Given records:
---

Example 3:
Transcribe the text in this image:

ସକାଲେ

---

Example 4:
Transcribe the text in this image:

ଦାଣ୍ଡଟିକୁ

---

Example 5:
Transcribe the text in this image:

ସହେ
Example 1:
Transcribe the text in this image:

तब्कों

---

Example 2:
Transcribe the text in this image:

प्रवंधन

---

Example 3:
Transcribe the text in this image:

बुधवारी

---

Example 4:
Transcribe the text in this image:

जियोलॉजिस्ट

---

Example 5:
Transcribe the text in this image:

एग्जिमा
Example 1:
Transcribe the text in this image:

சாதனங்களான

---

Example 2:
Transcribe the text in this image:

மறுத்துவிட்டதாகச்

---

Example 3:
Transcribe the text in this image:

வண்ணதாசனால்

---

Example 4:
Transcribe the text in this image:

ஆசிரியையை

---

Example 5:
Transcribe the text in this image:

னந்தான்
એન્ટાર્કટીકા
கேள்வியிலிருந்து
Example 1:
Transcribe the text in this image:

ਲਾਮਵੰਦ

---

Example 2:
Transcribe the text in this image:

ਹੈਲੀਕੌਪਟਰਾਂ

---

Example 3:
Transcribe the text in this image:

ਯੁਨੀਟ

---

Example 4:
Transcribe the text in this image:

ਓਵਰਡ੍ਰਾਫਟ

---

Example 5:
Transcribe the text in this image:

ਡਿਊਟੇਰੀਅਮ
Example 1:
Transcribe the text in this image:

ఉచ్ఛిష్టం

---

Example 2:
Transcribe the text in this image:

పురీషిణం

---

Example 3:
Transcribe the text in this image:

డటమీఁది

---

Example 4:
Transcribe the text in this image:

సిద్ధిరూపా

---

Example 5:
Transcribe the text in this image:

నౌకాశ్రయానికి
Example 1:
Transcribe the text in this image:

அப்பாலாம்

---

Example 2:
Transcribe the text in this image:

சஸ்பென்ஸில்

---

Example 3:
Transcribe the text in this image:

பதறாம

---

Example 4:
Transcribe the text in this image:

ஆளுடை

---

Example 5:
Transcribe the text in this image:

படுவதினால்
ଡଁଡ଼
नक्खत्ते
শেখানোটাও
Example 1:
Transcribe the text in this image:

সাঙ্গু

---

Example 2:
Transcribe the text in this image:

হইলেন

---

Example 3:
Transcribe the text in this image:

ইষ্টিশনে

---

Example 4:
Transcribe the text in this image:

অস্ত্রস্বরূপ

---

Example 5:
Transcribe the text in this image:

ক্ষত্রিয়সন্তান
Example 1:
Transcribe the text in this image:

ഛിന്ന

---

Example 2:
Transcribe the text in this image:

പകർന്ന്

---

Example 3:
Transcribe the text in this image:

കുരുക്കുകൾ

Aim: Reproduce every row above verbatim, keeping their order.

Solution for this task:
---

Example 3:
Transcribe the text in this image:

ସକାଲେ

---

Example 4:
Transcribe the text in this image:

ଦାଣ୍ଡଟିକୁ

---

Example 5:
Transcribe the text in this image:

ସହେ
Example 1:
Transcribe the text in this image:

तब्कों

---

Example 2:
Transcribe the text in this image:

प्रवंधन

---

Example 3:
Transcribe the text in this image:

बुधवारी

---

Example 4:
Transcribe the text in this image:

जियोलॉजिस्ट

---

Example 5:
Transcribe the text in this image:

एग्जिमा
Example 1:
Transcribe the text in this image:

சாதனங்களான

---

Example 2:
Transcribe the text in this image:

மறுத்துவிட்டதாகச்

---

Example 3:
Transcribe the text in this image:

வண்ணதாசனால்

---

Example 4:
Transcribe the text in this image:

ஆசிரியையை

---

Example 5:
Transcribe the text in this image:

னந்தான்
એન્ટાર્કટીકા
கேள்வியிலிருந்து
Example 1:
Transcribe the text in this image:

ਲਾਮਵੰਦ

---

Example 2:
Transcribe the text in this image:

ਹੈਲੀਕੌਪਟਰਾਂ

---

Example 3:
Transcribe the text in this image:

ਯੁਨੀਟ

---

Example 4:
Transcribe the text in this image:

ਓਵਰਡ੍ਰਾਫਟ

---

Example 5:
Transcribe the text in this image:

ਡਿਊਟੇਰੀਅਮ
Example 1:
Transcribe the text in this image:

ఉచ్ఛిష్టం

---

Example 2:
Transcribe the text in this image:

పురీషిణం

---

Example 3:
Transcribe the text in this image:

డటమీఁది

---

Example 4:
Transcribe the text in this image:

సిద్ధిరూపా

---

Example 5:
Transcribe the text in this image:

నౌకాశ్రయానికి
Example 1:
Transcribe the text in this image:

அப்பாலாம்

---

Example 2:
Transcribe the text in this image:

சஸ்பென்ஸில்

---

Example 3:
Transcribe the text in this image:

பதறாம

---

Example 4:
Transcribe the text in this image:

ஆளுடை

---

Example 5:
Transcribe the text in this image:

படுவதினால்
ଡଁଡ଼
नक्खत्ते
শেখানোটাও
Example 1:
Transcribe the text in this image:

সাঙ্গু

---

Example 2:
Transcribe the text in this image:

হইলেন

---

Example 3:
Transcribe the text in this image:

ইষ্টিশনে

---

Example 4:
Transcribe the text in this image:

অস্ত্রস্বরূপ

---

Example 5:
Transcribe the text in this image:

ক্ষত্রিয়সন্তান
Example 1:
Transcribe the text in this image:

ഛിന്ന

---

Example 2:
Transcribe the text in this image:

പകർന്ന്

---

Example 3:
Transcribe the text in this image:

കുരുക്കുകൾ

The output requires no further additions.